Does local income tax withholding follow the wages or the person?
What was once a more straightforward question, has caused some confusion since 2020. Does local income tax withholding follow the wages or the person? If it follows the wages, you withhold taxes where the wages are earned. If it follows the person, you withhold taxes where the person earning those wages is located.
For state tax purposes, withholding mostly follows the person, except in 2020, when employers sent employees home to work. As an administrative convenience, many states allowed employers to continue to withhold for the work location. In other words, withholding followed the wages.
The trickier issue is municipal income taxes. Here, the issue is usually home rule—how much power does a state give a municipality to enact an income tax ordinance? The answer, of course, depends on the state and the municipality, which means we can reach some interesting conclusions.
Cleveland commuter is due a tax refund
This commuter lived in Pennsylvania and typically stayed in Cleveland during the week. Before 2020, she received tax refunds for the days she worked outside Cleveland. However, her employer continued to withhold Cleveland taxes during 2020 under the auspices of § 29 of H.B. 197, which allowed employers to continue to withhold for employees’ principal place of work.
She applied for a tax refund, which was denied. Then she sued. An Ohio Court of Common Pleas’ answer to our question is that local withholding follows the person. It ruled in the commuter’s favor. The key to the court’s decision, and how it distinguished this case from an earlier case, was her Pennsylvania domicile.
Court: The law hasn’t kept pace with technology. The ability of an employee to communicate virtually with her office and to perform her job duties from home didn’t create a sufficient fiscal relation to the city or state. The city of Cleveland and the state of Ohio didn’t establish a basis for jurisdiction to tax a nonresident of Ohio on income generated by work performed at her home in Pennsylvania.
The case is Morsy v. Dumas.
Michigan municipality can tax nonresidents
Just to the north of Ohio is Michigan. Like Ohio, Michigan allows municipalities to levy income taxes on nonresidents who earn wages within their jurisdiction. The city of Jackson levies a 0.5% income tax on nonresidents who work in the city.
Employees who were nonresidents of Jackson were sent home to work in 2020 but remained subject to the tax. So they sued the city in three separate class actions. They made three arguments:
- The collection of the nonresident tax from those working at home constituted an unlawful exaction without due process.
- The collection of taxes was an illegal taking of property without just compensation.
- The city was unjustly enriched.
City: Employers were required to withhold city income taxes, so the withheld taxes weren’t an illegal taking. Employees could have refiled their municipal W-4s to claim they were providing 100% of their services outside the city; doing so would have zeroed out their withholding.
This persuaded a state trial court to rule that the employees didn’t have a case. The employees appealed. A state appellate court affirmed the trial court’s decision. In other words, withholding follows the wages.
Appellate court: The employer’s hands were tied when it came to withholding. These employees should have claimed a tax refund on their 2020 city taxes.

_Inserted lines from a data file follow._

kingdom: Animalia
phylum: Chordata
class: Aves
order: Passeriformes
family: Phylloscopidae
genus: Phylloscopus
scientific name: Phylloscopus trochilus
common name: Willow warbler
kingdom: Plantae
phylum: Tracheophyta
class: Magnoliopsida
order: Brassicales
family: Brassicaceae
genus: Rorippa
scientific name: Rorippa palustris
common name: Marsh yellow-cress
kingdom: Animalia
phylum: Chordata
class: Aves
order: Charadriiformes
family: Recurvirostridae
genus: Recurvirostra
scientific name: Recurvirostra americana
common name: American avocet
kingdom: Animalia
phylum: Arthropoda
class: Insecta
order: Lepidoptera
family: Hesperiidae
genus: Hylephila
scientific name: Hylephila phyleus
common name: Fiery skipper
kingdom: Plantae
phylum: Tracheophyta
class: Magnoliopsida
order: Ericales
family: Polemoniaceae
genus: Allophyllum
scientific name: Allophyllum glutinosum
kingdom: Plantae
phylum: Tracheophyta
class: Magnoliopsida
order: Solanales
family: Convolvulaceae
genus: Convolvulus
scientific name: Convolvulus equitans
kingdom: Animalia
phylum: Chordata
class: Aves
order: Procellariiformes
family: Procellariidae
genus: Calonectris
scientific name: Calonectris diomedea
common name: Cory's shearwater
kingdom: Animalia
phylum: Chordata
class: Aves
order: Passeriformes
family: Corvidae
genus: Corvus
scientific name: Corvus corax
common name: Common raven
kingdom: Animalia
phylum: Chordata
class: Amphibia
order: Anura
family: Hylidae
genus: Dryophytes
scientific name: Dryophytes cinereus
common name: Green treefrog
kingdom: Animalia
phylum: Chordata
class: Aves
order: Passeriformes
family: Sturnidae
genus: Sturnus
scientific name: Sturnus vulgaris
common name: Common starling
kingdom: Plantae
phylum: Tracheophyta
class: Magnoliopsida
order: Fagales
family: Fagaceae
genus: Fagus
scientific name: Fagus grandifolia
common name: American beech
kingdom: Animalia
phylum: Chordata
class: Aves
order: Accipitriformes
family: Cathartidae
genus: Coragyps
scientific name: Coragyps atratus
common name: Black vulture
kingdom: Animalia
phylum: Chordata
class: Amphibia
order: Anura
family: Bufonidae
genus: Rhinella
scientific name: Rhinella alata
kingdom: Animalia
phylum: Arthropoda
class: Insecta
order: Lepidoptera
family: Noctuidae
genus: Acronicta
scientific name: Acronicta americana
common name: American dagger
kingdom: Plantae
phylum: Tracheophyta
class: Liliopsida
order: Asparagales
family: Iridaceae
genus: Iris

The case is Hofmeister v. City of Jackson.
In neither case was the employer sued. Even so, you’re not off the hook.
If nonresident employees work from home permanently, your municipality can’t claim they’re subject to its income taxes. Provide them with the proper forms to claim an exemption from withholding.
On the other hand, your permanent telecommuters will be subject to their municipality’s income taxes, which means you must register as an employer and withhold.
If employees work on a hybrid basis, you withhold for the work state and their home state since they’re present in both jurisdictions. Employees will work out the double tax issue on their income tax returns.